Dimitris Papailiopoulos, a lead scientist at Microsoft’s AI Frontiers research lab, noted that R1’s seemingly simple technique is surprising. Deepseek aims for precise answers rather than detailing every logical step, significantly reducing computation time while maintaining high effectiveness. Deepseek has also released six smaller variants of R1, light enough to run locally on laptops, with one reportedly outperforming OpenAI’s o1-mini in certain benchmarks.

Deepseek, founded in July 2023 in Hangzhou by Liang Wenfeng, is relatively unknown and mysterious. Liang, a graduate of Zhejiang University with a background in information and electrical engineering, had previously founded a hedge fund named High-Flyer in 2015. Like Sam Altman of OpenAI, Liang aims to build an Artificial General Intelligence (AGI), a form of AI that can match or surpass humans in various tasks.

Training large language models (LLMs) requires a team of highly skilled scientists and significant computing power. Only top players usually engage in developing foundational models like ChatGPT, which are resource-intensive. The US export controls on necessary high-end chips complicate this further. High-Flyer’s decision to venture into AI appears directly related to these restrictions.

Before the anticipated sanctions, Liang acquired a significant stockpile of Nvidia A100 chips, a type now banned from export to China. The Chinese media company 36Kr estimates that the company has over 10,000 units of these GPUs in stock. Deepseek’s creation aimed to utilize this existing treasure, even if the chips have become outdated.

Technological giants like Alibaba and ByteDance, along with a few startups backed by wealthy investors, currently dominate the Chinese AI sector, making it challenging for small and medium-sized enterprises to compete. A company like Deepseek, which seems to have no explicit plans to raise investor funds, is rare. Wang, a former Deepseek employee, mentioned that he had access to large computing resources and the freedom to experiment during his time at the company.

In an interview with Chinese media company 36Kr, Liang stated that besides chip sanctions, Chinese companies face the challenge of less efficient AI development processes. Most Chinese companies require double the computing power to achieve the same results, and data efficiency gaps can mean needing up to four times more computing power. Deepseek has apparently found ways to reduce memory consumption and accelerate computation without significantly compromising accuracy.

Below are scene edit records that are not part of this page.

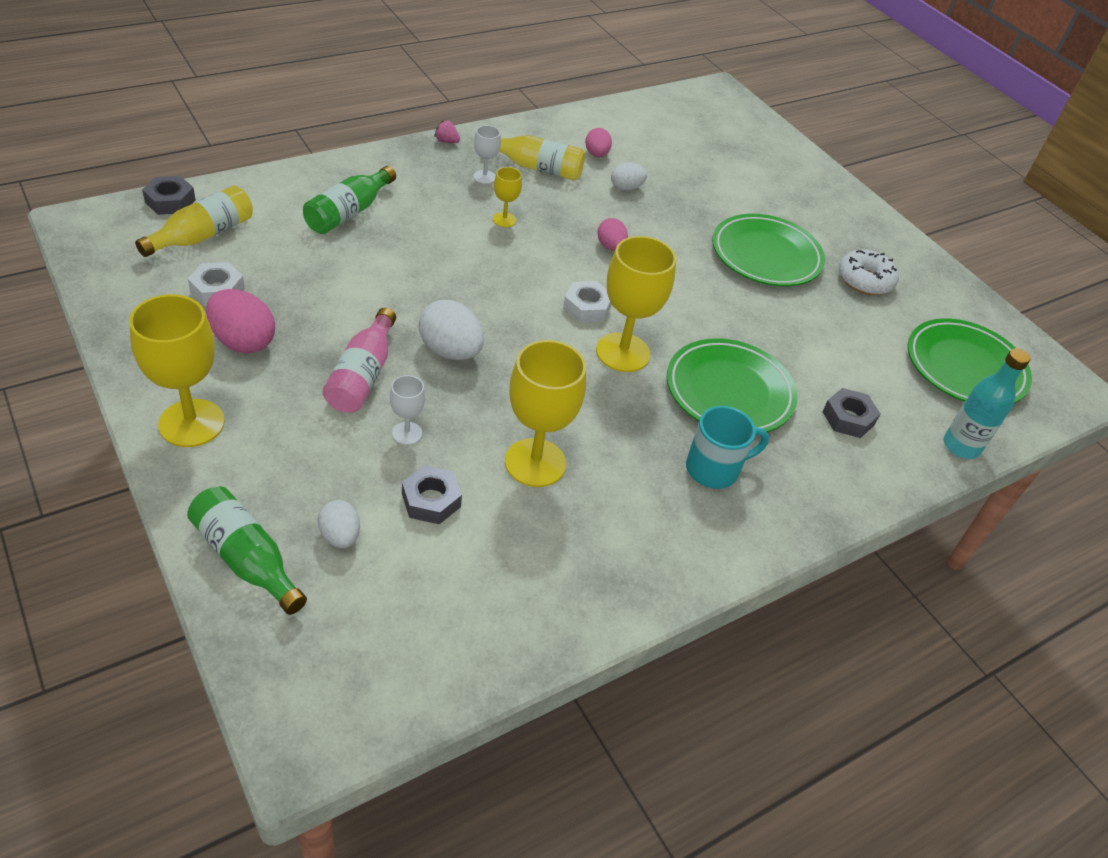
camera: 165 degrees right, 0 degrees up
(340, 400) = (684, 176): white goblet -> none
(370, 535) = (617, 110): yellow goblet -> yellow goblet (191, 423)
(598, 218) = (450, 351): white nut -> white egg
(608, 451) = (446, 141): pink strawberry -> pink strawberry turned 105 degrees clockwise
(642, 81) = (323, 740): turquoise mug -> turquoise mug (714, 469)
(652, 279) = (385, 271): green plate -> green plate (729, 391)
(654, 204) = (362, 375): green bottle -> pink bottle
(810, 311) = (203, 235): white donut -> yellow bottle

Chinese companies not only focus on efficiency but also increasingly embrace open-source principles. Alibaba Cloud has released over 100 new open-source AI models supporting 29 languages for various applications, including programming and mathematics. Startups like Minimax and 01.AI have also released their models as open source. According to a white paper published last year by the China Academy of Information and Communications Technology, 36% of large AI language models worldwide come from China, making it the second-largest provider after the US.

The US export controls have essentially forced Chinese companies to manage their limited computing resources more efficiently. This situation might lead to a strong consolidation related to the lack of computing power. Despite Deepseek’s successes, this consolidation may have already begun. Two weeks ago, Alibaba Cloud announced a partnership with Beijing-based startup 01.AI, founded by Kai-Fu Lee, to merge research teams and establish an “industrial large model laboratory.”